Sermon by Rev Sydney Maitland for Sunday 12 November 2023.
• First Reading: Joshua 24: 1-3, 14-25 (Joshua renews the covenant of the people with God. The land promised by God to Abraham)
• Epistle: 1 Thessalonians 4: 13-18 (Reassurance in the face of death)
• Gospel: Matthew 25: 1-13 (Parable of the ten virgins. ‘Therefore keep watch, because you do not know the day or the hour’)
Some of you will have read the Narnia stories by CS Lewis, an Oxford academic who specialized in English language and literature.
He also wrote a book called The Four Loves, and in it he discussed the different kinds of love: romantic love, the love of friends, love within the family, and then there is the totally unselfish and yet wholly self-giving love of God.
These are four expressions of commitment and of our sense of being. They say much about who we are and how our lives are directed. They show what things are the most important to us.
And in this sense it is interesting how in today’s lessons we start with the renewed commitment of the people of Israel to their faith in God and one God not only above all others but also to the exclusion of all others.
But today we are also remembering, and there are different kinds of remembering as well.
We can remember what we had for breakfast this morning. We can remember our first intimate personal encounter. We can relive the joys and humiliations that life has brought upon us.
In celebrating communion, we are re-living the sacrifice of Jesus on the cross. That is another kind of remembering.
And today we are especially remembering those who died in 2 wars fought before almost all of us were born, and yet which have affected our society and its institutions.
We are remembering who they were and what they did for us, often without too much enthusiasm and yet led by a definite sense of duty.
And so as the world continues to tear itself apart in war, we remember those who went before us and we look again at our lives and how we value the sacrifices that were made for us.
But looking at Joshua, the central point was in being centered on God above and before all others things and interests. There must be no rivals to His place in the life of the nation. Not sport or entertainment, not any sense of grievance or resentment, not the attractions on show in other lands or cities.
Not politics or economics, not sport or entertainment. The experience of the children of Israel of God was unique and it held them together as nothing else ever could or would.
And God had made to them serious and solemn promises, concerning their lives together in the land and before Him.
And my God does not break His promises. Not to the Israelites ancient, ancient or modern, and not to me.

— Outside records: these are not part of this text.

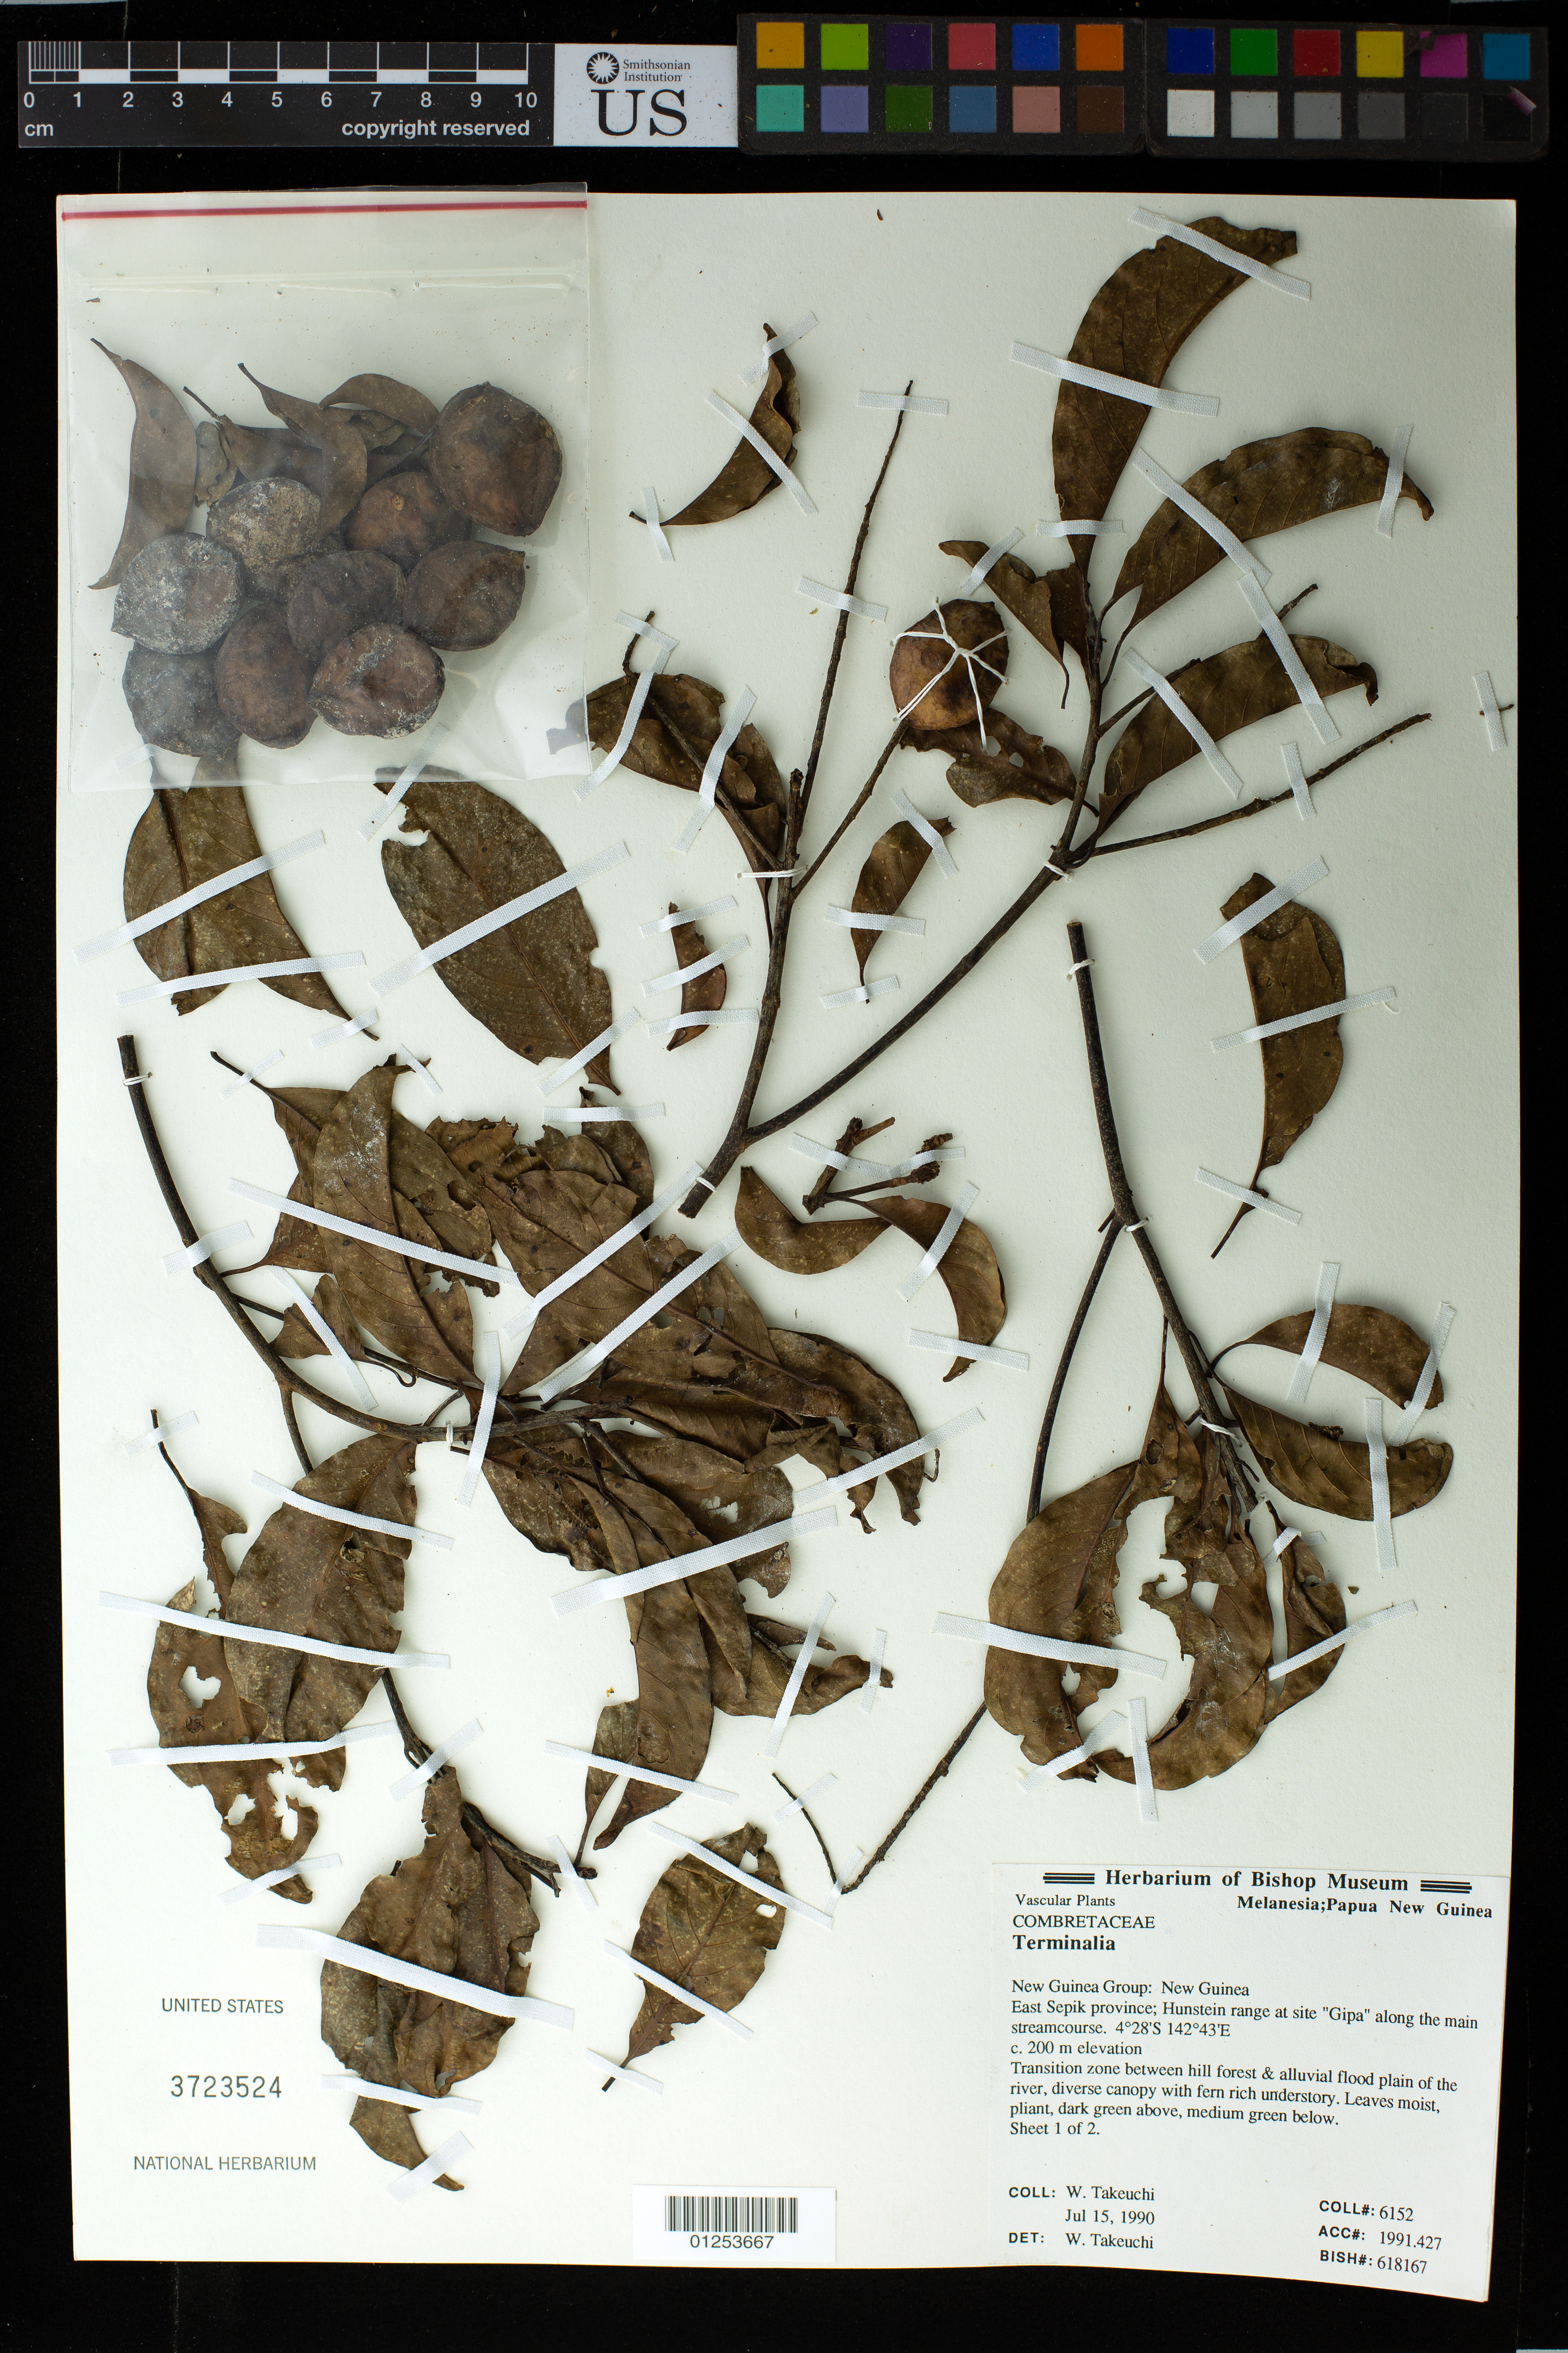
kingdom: Plantae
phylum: Tracheophyta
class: Magnoliopsida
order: Myrtales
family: Combretaceae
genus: Terminalia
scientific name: Terminalia complanata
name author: K. Schum.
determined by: Takeuchi, W. N.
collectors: W. N. Takeuchi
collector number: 6152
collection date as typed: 15 Jul 1990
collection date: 1990-07-15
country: Papua New Guinea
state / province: East Sepik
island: New Guinea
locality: Hunstein range, at site 'Gipa' along the main streamcourse.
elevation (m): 200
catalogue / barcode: US 3723524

Their task was indeed to remember and to let that memory become part of who they were and where they were going.
But then in the gospel, Jesus tells the story of people waiting for Him to return.
His return is delayed and some lost that sense of promise. Maybe the return is figure of speech, not to be taken too seriously. Maybe it has to be re-interpreted in line with the fashions of the time. Maybe it is suitable for the simple-minded but not really for the culturally sophisticated people of modern society.
Yet His lesson is that there will be a return and that those who are ready for it will be rewarded while those who neglect it will be excluded.
As we come together this Remembrance Sunday, we are both remembering those who died in the great wars of the 20th century and in lesser wars since then and ongoing today.
But we are also taking care of what we remember and how we remember it.
It is not only the sacrifices of those who served our country. It is also the total, self-giving love of God in Jesus Christ in which we also find our who we are and where we are going.
As I say, there are different kinds of remembering.